Extrait étudié

········

La star du bikutsi parle de « La loi du talion », son dernier album, de la jalousie dont elle se dit victime et donne des conseils aux jeunes chanteurs. Par ailleurs, elle lance un appel au secours au ministre des Arts et de la Culture.
Lady Ponce. Photo Culturebene. |
Vous venez de passer deux mois en studio où vous avez à nouveau enregistré votre 4ème et dernier album, « La loi du talion », pourtant officiellement sorti en novembre 2011. Que s’est-il passé ?
Je ne sentais pas que l’album était fini. Mon manager, ma maison de production [Jps, Ndlr], mes communicateurs et tous les gens qui m’entourent ont trouvé qu’il était inachevé. Je voulais changer la première version. Nous avons trouvé nécessaire d’associer le savoir-faire de Bertrand Eba’a à celui de Christian Nguini. Maintenant, ce mélange donne une sono dont je suis satisfaite. Ce sont les mêmes instruments qui ont été utilisés mais, ils ont été touchés de manière différente par deux grands arrangeurs et programmateurs. Nous avons retouché quatre chansons : « Chéri coco », « Carrosserie », « Secouer » et « Amour et folie ». Nous avons aussi relancé la promotion de cette nouvelle version.
Quand est-ce que « La loi du talion » 2 sera disponible sur le marché?
On a terminé en studio. Cette nouvelle version sera disponible d’ici la fin du mois de février. Nous allons aussi tourner les clips des quatre morceaux que j’ai cités. Je donne rendez-vous à mes fans le 8 mars 2012 à la Ponce attitude [cabaret qu’elle a ouvert à Ekié à Yaoundé, Ndl] à partir de 20h. Après trois heures de spectacle, je serai au cabaret le Caroussel.
Vos trois albums précédents ont connu du succès. Pensez-vous que ce quatrième connaîtra le même sort ?
C’est Dieu qui choisit, il donne à qui il veut. Le peu que Dieu m’a donné est beaucoup. Si aujourd’hui, il choisit de ne plus me donner du succès et de se tourner vers quelqu’un d’autre, je lui dirai merci.

········

Listes de coordonnées en pixels

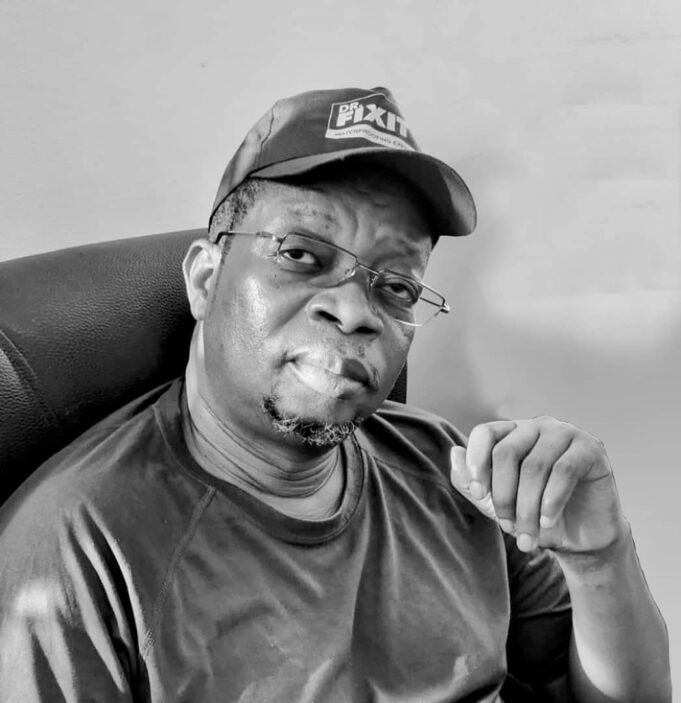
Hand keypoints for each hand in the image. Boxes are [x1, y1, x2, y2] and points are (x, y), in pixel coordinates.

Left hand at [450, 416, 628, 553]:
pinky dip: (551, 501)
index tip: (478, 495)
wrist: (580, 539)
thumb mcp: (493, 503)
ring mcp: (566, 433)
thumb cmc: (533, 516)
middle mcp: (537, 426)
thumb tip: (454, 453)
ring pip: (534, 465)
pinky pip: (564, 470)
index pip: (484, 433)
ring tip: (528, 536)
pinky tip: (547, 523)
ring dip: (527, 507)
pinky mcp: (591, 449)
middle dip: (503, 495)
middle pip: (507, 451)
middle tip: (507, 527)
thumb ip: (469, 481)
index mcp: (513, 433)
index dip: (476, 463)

········

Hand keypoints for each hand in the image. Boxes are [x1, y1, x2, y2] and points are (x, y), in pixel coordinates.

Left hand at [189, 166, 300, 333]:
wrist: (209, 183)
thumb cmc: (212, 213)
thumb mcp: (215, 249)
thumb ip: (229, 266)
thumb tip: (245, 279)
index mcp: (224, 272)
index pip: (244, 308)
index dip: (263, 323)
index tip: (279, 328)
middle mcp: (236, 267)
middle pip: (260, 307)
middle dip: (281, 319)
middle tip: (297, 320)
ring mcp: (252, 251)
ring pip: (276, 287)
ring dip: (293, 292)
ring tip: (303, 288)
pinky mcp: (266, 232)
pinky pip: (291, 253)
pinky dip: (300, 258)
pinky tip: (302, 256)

········

Consigne
Dans l'entretien avec Lady Ponce, quelles chansons de « La loi du talion » ont été retouchées ?

Réponse attendue
« Chéri coco », « Carrosserie », « Secouer » et « Amour et folie ».